*Work to complete*
Search the data for the string "tous" and copy each line where it turns up.

*Data for review*

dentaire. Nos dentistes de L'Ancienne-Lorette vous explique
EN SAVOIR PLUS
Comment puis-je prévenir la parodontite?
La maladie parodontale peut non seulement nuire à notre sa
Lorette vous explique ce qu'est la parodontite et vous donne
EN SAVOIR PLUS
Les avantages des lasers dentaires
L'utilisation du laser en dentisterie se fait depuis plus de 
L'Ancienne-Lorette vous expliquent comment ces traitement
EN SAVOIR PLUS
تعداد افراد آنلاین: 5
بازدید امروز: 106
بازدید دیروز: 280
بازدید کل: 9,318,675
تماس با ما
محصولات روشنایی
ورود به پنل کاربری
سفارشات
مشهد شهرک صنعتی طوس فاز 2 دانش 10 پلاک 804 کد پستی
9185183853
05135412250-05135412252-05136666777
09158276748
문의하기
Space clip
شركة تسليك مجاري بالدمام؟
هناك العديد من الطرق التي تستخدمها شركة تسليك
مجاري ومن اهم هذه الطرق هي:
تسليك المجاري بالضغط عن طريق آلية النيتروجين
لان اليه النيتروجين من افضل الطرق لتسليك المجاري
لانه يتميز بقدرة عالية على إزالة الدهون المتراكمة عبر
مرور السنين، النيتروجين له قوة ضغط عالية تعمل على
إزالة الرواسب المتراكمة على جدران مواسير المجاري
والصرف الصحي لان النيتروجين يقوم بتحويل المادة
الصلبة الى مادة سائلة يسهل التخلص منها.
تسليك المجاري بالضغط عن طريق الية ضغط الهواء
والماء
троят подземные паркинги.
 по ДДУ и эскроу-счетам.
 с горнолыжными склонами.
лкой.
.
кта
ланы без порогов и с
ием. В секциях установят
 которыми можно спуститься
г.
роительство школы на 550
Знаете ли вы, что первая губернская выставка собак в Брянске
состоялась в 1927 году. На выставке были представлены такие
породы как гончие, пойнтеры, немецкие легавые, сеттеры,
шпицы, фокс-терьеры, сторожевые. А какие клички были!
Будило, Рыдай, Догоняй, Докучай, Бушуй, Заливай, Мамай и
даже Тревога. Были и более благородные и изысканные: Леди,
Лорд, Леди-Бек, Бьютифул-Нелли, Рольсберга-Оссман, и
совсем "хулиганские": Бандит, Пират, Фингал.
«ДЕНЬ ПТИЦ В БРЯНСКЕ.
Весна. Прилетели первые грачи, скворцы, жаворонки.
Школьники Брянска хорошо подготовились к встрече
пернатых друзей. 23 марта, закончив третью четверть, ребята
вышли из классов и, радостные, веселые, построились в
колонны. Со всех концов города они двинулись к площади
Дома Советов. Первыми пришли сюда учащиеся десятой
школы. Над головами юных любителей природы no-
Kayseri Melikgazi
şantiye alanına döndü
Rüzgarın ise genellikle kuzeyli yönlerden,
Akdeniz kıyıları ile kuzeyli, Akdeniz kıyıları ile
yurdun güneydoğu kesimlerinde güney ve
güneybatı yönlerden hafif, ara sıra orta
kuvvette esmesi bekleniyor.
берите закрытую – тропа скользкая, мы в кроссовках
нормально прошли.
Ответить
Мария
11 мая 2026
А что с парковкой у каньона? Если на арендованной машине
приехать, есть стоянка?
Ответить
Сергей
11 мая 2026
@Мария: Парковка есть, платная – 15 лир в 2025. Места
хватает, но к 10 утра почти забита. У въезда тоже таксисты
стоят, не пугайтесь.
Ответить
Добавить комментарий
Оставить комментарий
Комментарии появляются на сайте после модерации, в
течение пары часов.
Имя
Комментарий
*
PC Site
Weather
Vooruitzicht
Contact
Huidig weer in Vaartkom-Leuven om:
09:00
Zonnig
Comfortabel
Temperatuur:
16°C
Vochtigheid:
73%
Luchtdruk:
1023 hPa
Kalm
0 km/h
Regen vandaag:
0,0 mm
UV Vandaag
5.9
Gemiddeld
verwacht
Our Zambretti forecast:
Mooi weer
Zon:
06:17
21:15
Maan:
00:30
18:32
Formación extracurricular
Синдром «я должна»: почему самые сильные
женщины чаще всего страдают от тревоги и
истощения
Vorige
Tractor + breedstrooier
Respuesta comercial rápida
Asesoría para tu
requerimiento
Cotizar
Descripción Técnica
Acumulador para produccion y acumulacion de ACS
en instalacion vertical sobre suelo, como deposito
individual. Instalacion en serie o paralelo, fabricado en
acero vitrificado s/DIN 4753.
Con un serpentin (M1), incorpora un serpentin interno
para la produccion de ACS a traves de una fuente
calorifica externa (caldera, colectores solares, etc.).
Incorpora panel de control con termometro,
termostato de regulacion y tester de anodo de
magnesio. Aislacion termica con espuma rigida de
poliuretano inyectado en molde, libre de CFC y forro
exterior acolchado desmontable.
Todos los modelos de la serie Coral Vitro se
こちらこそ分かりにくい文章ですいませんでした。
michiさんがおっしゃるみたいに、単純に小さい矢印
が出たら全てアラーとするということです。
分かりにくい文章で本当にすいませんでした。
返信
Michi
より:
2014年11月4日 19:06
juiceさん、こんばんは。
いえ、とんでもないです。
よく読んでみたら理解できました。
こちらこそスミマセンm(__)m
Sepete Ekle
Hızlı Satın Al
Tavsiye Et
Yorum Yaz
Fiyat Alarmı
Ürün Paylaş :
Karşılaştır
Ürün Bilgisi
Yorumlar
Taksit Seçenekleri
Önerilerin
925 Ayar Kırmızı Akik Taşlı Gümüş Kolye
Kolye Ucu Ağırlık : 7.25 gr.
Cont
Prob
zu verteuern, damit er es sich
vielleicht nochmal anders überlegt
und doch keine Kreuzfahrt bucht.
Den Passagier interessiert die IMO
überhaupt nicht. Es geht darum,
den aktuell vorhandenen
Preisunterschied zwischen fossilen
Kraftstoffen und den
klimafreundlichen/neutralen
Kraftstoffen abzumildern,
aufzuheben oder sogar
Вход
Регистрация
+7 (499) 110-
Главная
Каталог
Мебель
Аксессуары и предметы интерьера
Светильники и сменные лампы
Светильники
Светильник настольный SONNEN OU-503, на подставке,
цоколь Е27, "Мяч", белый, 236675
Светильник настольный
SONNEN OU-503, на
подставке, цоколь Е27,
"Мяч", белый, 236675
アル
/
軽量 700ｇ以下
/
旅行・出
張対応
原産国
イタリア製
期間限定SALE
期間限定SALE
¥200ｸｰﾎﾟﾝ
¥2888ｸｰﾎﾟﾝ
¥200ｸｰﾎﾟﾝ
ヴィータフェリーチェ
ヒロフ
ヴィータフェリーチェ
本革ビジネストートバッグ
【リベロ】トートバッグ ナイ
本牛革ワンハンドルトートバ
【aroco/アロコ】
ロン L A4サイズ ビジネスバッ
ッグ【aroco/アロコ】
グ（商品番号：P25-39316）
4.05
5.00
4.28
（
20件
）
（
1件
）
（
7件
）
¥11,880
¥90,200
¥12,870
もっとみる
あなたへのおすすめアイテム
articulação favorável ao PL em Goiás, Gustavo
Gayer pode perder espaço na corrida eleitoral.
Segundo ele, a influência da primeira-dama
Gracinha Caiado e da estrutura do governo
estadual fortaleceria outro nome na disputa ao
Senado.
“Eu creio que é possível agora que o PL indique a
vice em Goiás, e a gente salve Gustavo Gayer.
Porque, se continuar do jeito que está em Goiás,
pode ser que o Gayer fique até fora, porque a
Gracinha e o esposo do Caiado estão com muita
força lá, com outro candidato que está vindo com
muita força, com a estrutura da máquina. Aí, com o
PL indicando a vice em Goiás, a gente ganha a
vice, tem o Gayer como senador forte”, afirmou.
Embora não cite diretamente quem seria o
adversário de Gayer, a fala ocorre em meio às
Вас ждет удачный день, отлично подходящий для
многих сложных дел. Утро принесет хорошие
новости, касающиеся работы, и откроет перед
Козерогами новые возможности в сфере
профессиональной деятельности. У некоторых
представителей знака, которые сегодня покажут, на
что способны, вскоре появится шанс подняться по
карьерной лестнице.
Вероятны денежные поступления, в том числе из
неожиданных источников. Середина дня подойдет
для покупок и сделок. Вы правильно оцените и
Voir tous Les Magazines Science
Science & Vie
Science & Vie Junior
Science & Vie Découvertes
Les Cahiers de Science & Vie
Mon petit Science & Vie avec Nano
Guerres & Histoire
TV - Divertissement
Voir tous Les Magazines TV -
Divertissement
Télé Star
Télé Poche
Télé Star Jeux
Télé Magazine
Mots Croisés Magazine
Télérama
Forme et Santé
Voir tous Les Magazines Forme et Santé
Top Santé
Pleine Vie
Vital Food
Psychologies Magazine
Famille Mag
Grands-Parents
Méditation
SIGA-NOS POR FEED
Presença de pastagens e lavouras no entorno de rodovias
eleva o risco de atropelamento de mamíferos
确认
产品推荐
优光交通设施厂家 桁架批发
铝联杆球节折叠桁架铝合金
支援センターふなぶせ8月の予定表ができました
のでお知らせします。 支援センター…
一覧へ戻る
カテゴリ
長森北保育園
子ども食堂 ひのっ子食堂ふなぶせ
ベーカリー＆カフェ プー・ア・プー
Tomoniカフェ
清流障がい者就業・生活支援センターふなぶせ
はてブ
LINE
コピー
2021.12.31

*Reply*
Voir tous Les Magazines Science
Voir tous Les Magazines TV -
Voir tous Les Magazines Forme et Santé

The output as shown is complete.